Information shown:
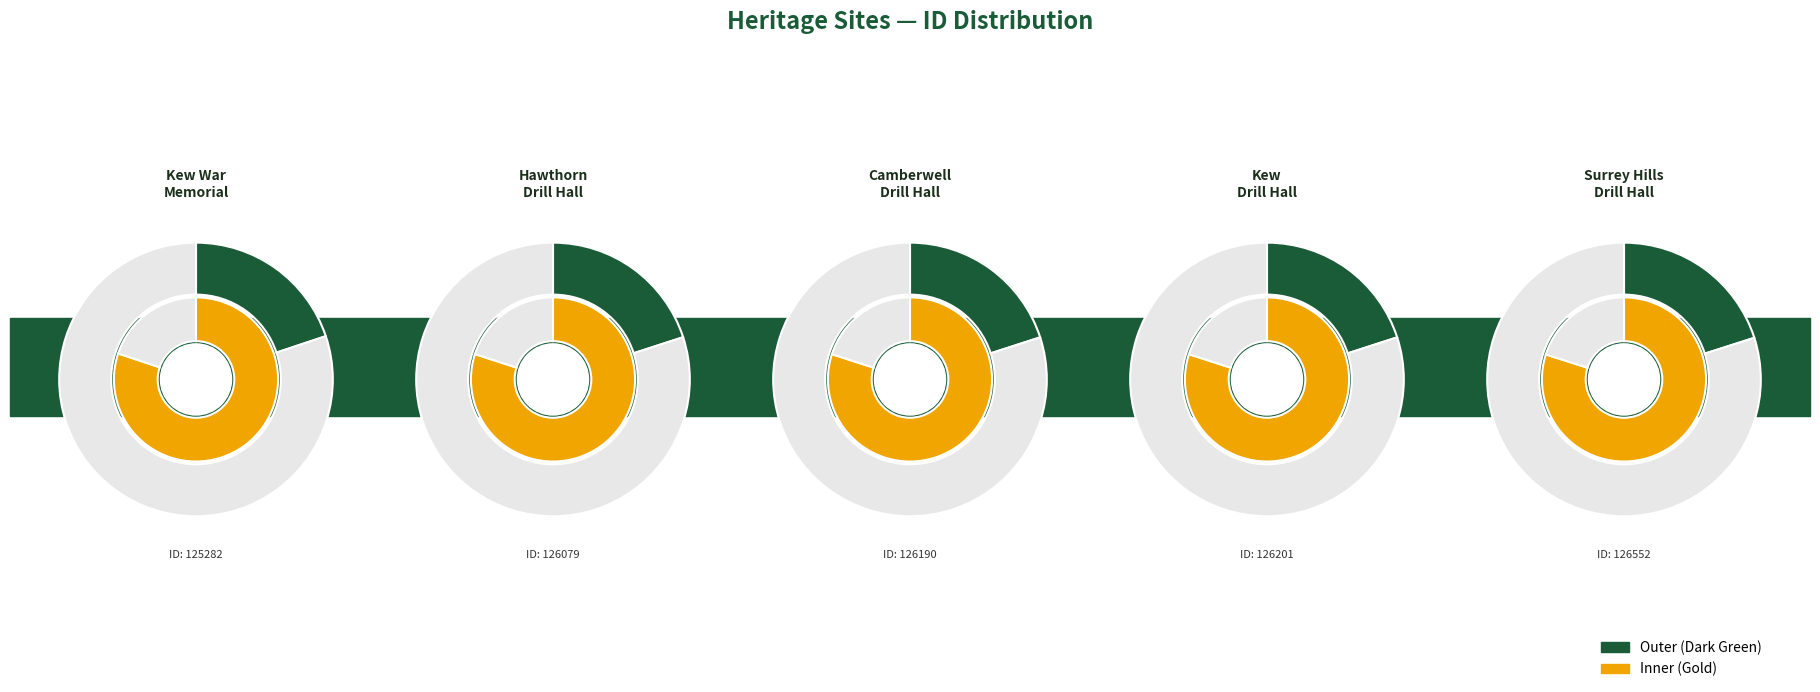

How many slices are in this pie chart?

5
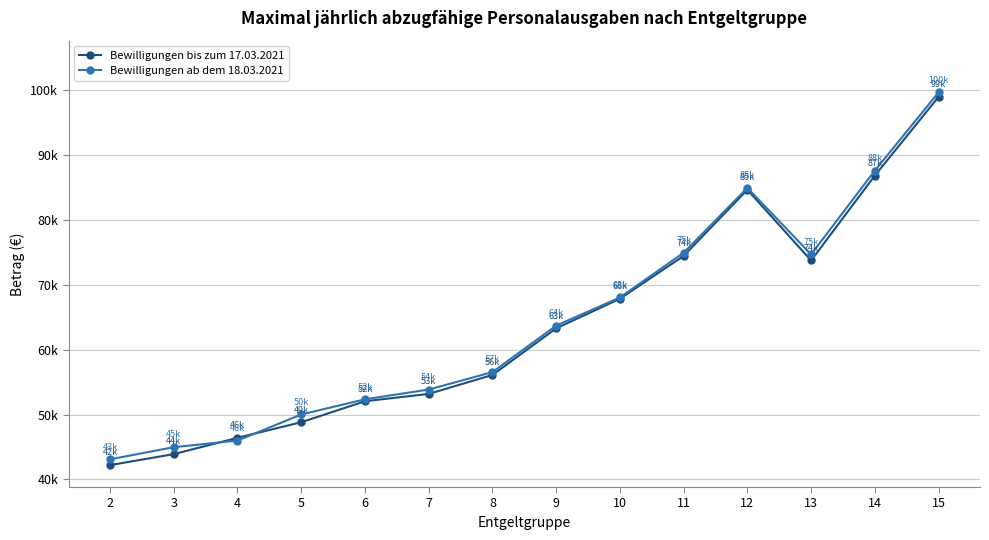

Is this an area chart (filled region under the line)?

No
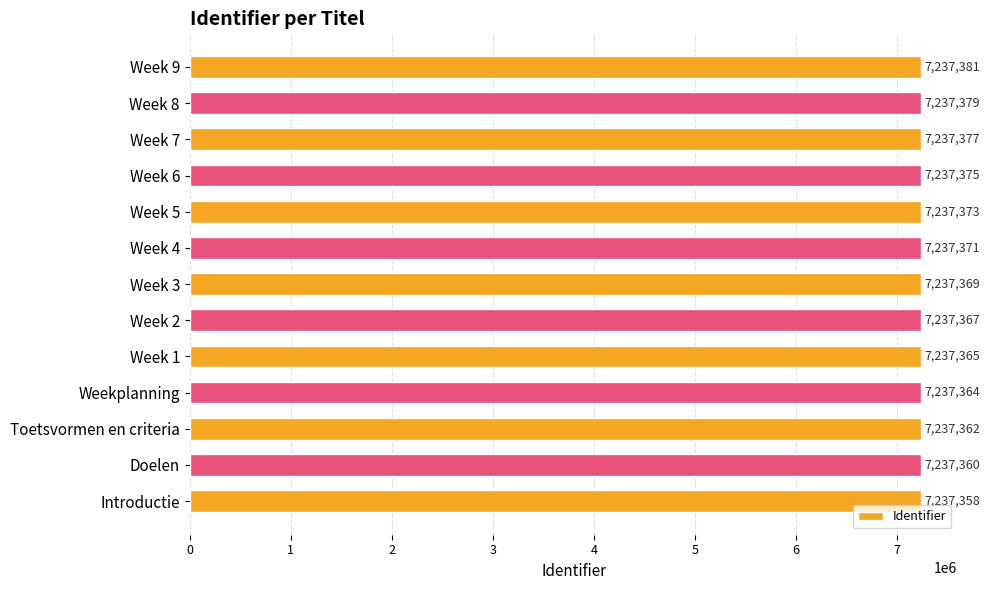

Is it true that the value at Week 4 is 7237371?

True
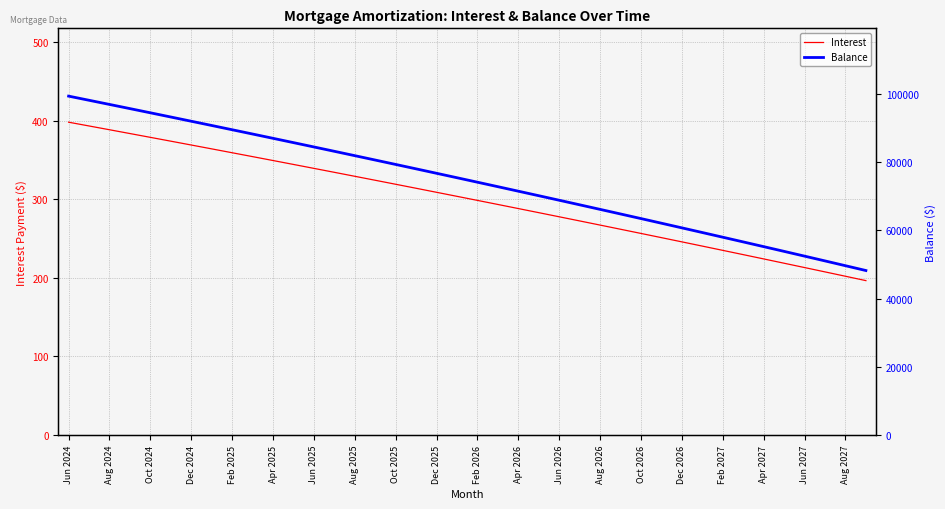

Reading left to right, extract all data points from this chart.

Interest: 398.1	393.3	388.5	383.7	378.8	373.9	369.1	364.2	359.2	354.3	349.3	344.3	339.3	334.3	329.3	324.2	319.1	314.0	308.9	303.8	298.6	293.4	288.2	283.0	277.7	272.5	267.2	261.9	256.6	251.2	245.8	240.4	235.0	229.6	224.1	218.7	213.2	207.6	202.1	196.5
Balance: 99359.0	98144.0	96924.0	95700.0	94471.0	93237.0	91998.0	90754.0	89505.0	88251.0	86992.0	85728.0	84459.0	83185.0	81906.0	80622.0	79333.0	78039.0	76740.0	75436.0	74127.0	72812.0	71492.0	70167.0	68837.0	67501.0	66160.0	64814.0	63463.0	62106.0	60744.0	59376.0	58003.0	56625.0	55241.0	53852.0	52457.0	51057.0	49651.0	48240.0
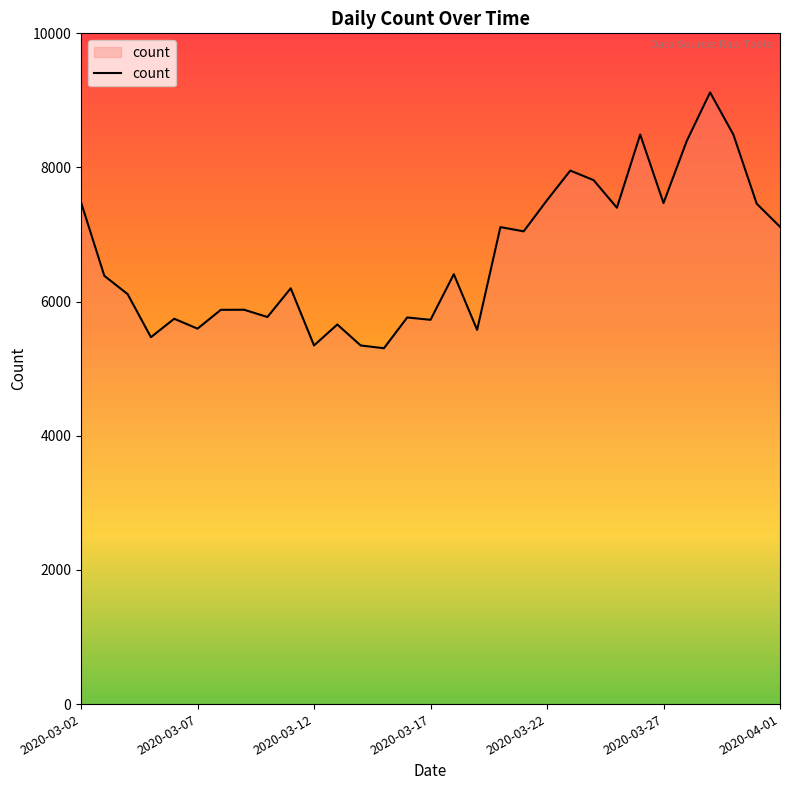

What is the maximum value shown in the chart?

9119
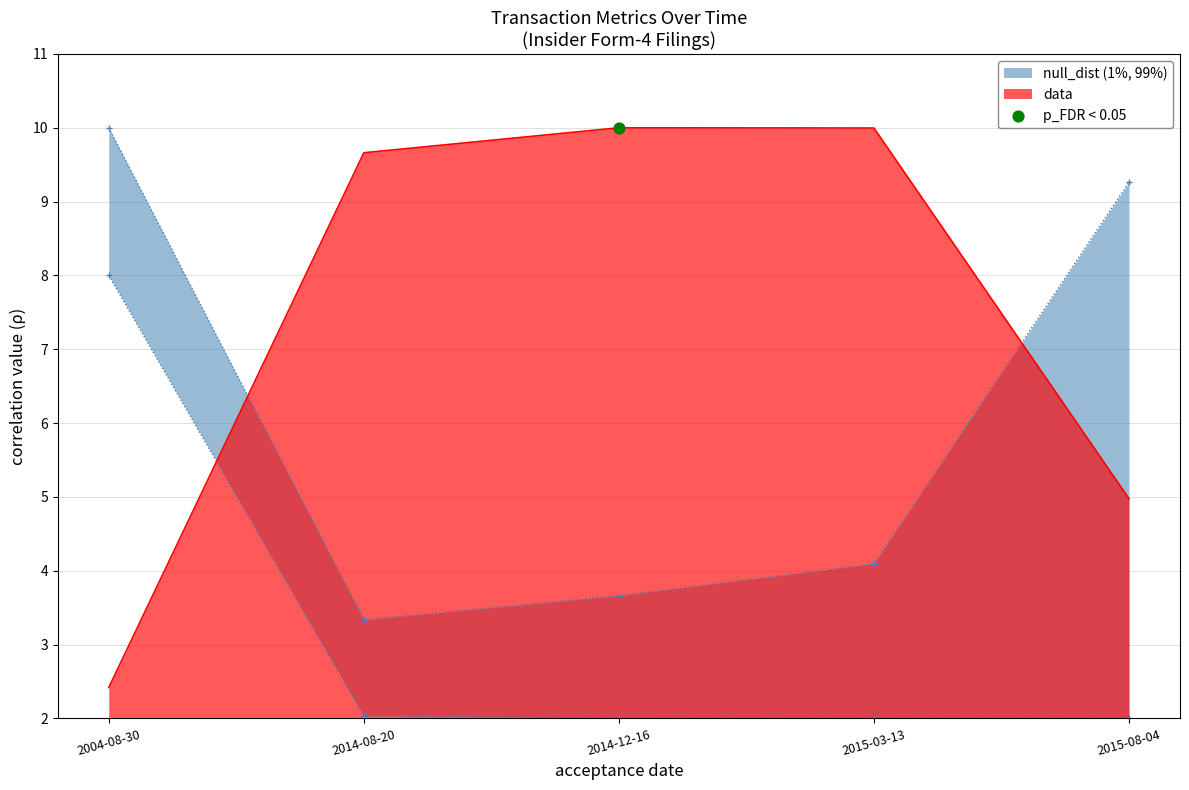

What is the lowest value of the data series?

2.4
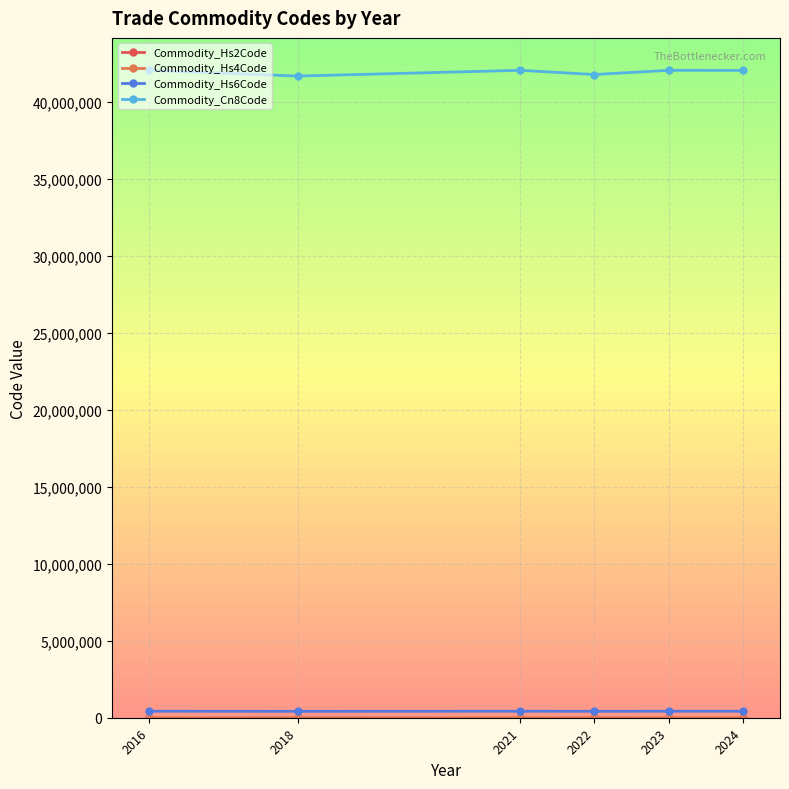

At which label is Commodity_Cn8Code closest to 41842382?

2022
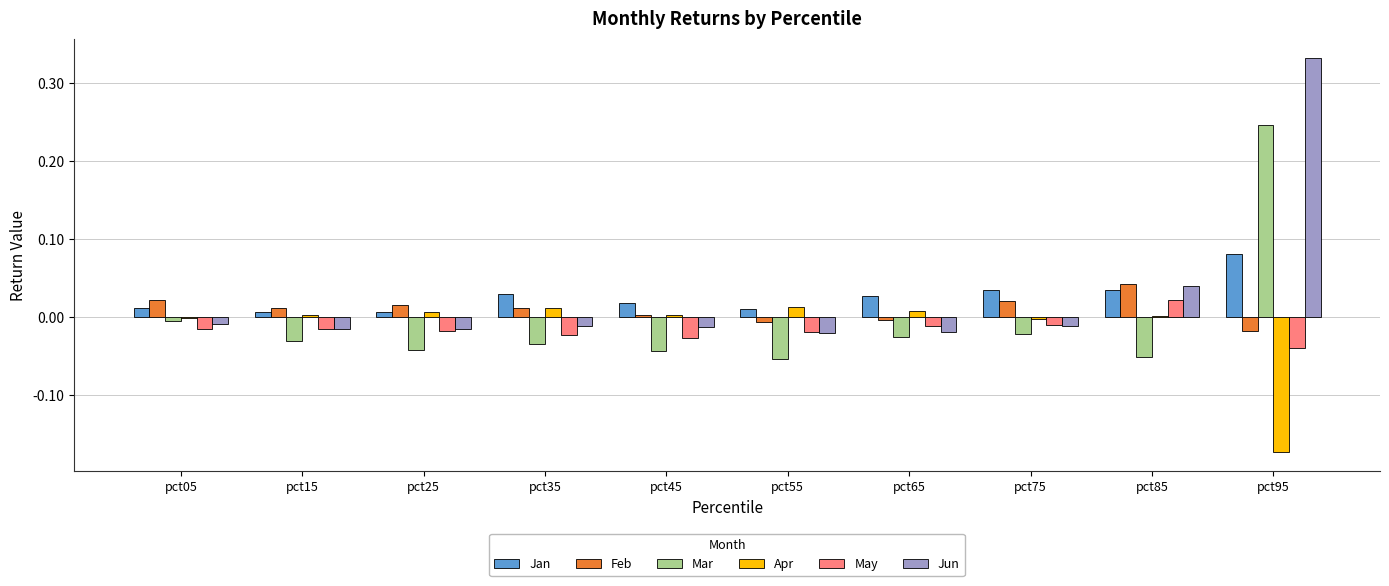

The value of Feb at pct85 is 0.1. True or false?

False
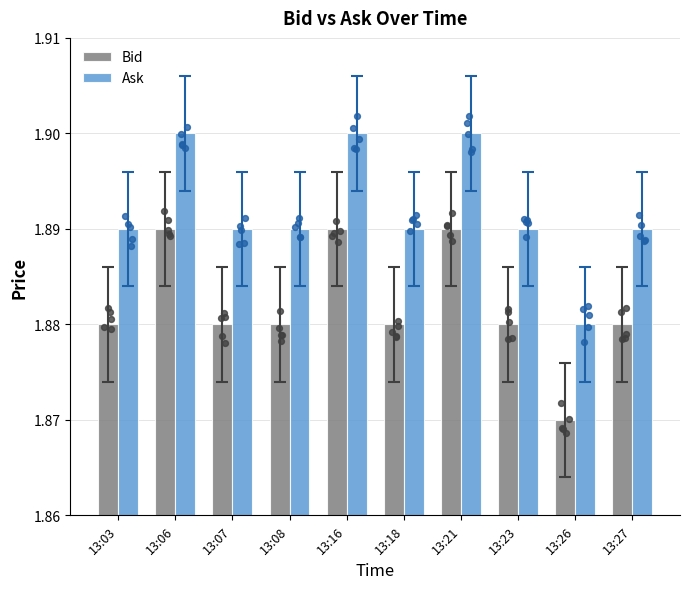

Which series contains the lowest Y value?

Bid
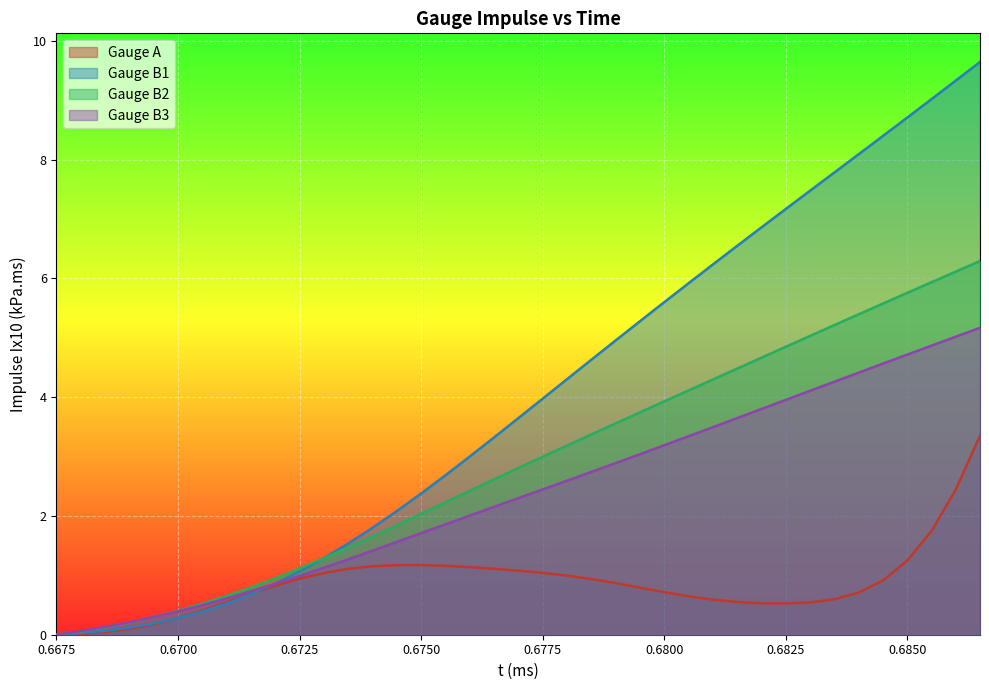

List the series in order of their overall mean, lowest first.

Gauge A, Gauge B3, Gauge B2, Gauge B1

Problem to work on: Rewrite everything in the listing from its start down to the line containing "Reading left to", replacing "chart" with "graph" and leaving all else unchanged. Omit the pictures from your answer.

Reply:
How many slices are in this pie graph?

5

Is this an area graph (filled region under the line)?

No

Is it true that the value at Week 4 is 7237371?

True

Reading left to right, extract all data points from this graph.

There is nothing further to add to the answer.